**Given records:**
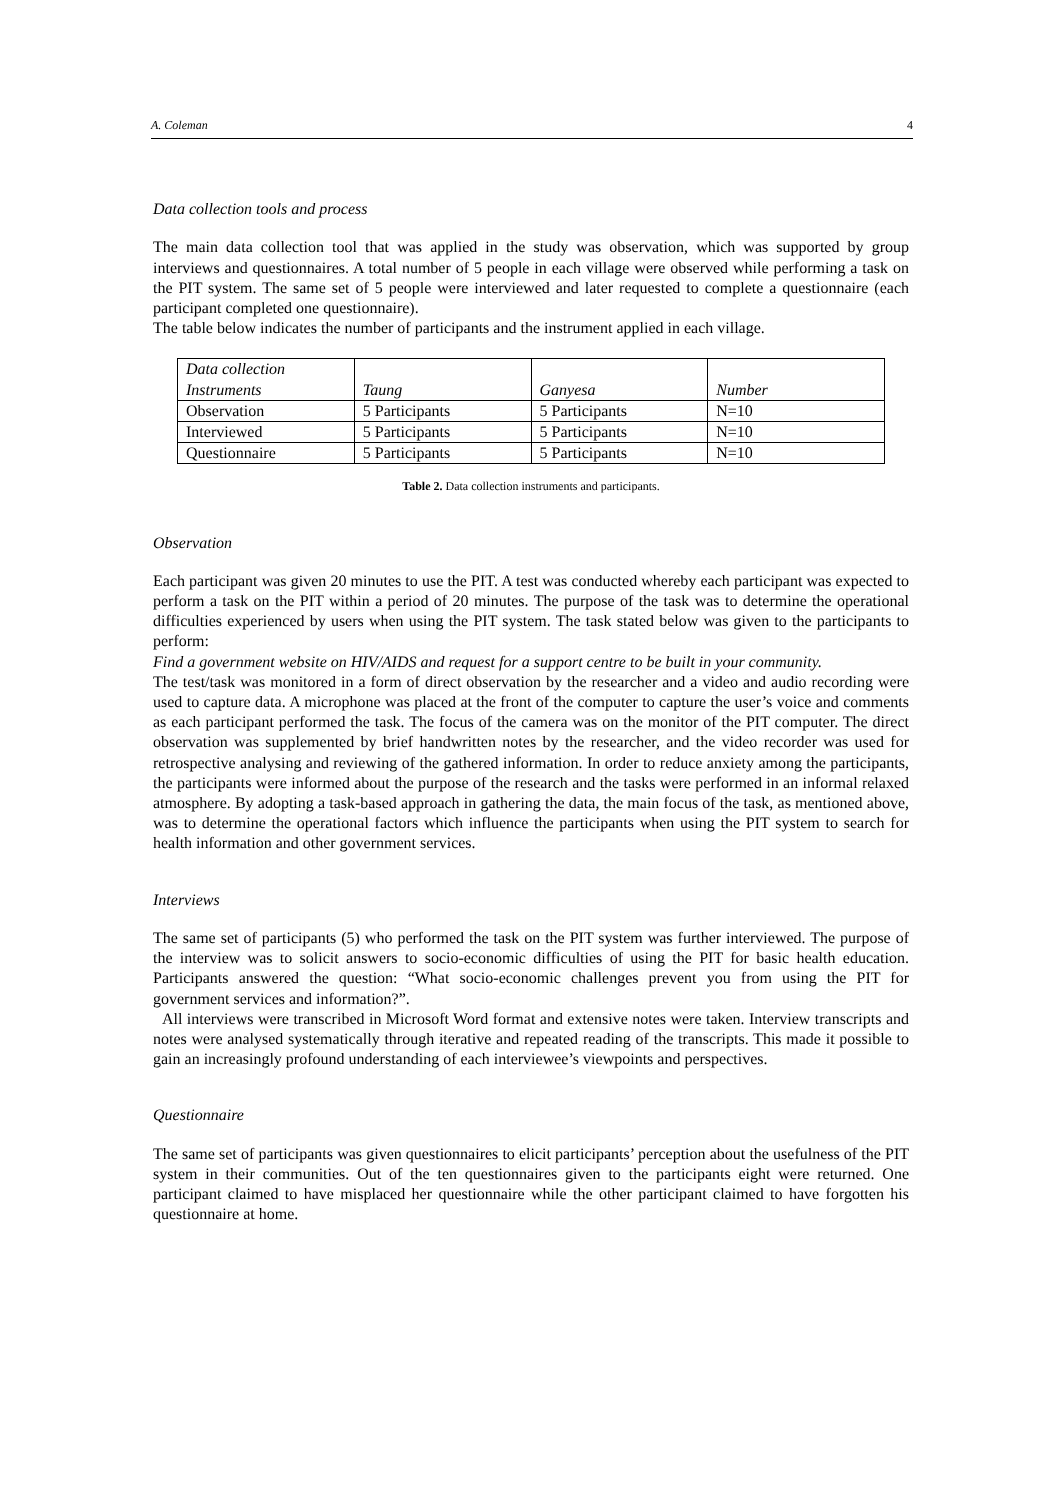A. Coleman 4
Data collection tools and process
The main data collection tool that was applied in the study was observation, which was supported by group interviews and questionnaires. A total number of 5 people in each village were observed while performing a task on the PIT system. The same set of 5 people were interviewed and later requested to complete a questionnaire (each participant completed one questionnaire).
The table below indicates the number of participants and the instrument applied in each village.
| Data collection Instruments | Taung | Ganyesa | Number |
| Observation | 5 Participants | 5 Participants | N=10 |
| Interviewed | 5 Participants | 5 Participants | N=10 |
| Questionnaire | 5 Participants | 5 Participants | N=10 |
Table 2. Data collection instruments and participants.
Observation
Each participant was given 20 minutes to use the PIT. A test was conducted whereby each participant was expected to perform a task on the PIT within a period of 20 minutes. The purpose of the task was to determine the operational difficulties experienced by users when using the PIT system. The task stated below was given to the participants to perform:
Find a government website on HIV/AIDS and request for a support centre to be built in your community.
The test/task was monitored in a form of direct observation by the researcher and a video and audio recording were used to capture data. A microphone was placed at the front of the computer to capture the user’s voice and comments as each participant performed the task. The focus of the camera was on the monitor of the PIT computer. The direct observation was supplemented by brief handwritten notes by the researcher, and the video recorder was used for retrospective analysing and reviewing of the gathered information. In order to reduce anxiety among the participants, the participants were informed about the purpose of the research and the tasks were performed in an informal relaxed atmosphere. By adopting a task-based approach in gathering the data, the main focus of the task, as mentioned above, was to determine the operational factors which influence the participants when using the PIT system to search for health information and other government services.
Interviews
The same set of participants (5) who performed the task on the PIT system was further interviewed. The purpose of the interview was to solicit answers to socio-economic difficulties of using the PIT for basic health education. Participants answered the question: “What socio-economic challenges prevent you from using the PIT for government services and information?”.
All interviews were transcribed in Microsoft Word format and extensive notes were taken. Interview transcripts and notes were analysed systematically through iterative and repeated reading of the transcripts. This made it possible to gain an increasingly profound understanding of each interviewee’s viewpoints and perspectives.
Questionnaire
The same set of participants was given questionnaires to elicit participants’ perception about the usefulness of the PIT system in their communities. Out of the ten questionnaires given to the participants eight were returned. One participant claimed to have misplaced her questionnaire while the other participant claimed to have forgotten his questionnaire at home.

**What needs to be done:** Begin with the line above that has "Ganyesa | Number |" and continue through the line that has "Questionnaire | 5", setting each one down exactly. Stop there.

**Reply to the task:**
| Data collection Instruments | Taung | Ganyesa | Number |
| Observation | 5 Participants | 5 Participants | N=10 |
| Interviewed | 5 Participants | 5 Participants | N=10 |
| Questionnaire | 5 Participants | 5 Participants | N=10 |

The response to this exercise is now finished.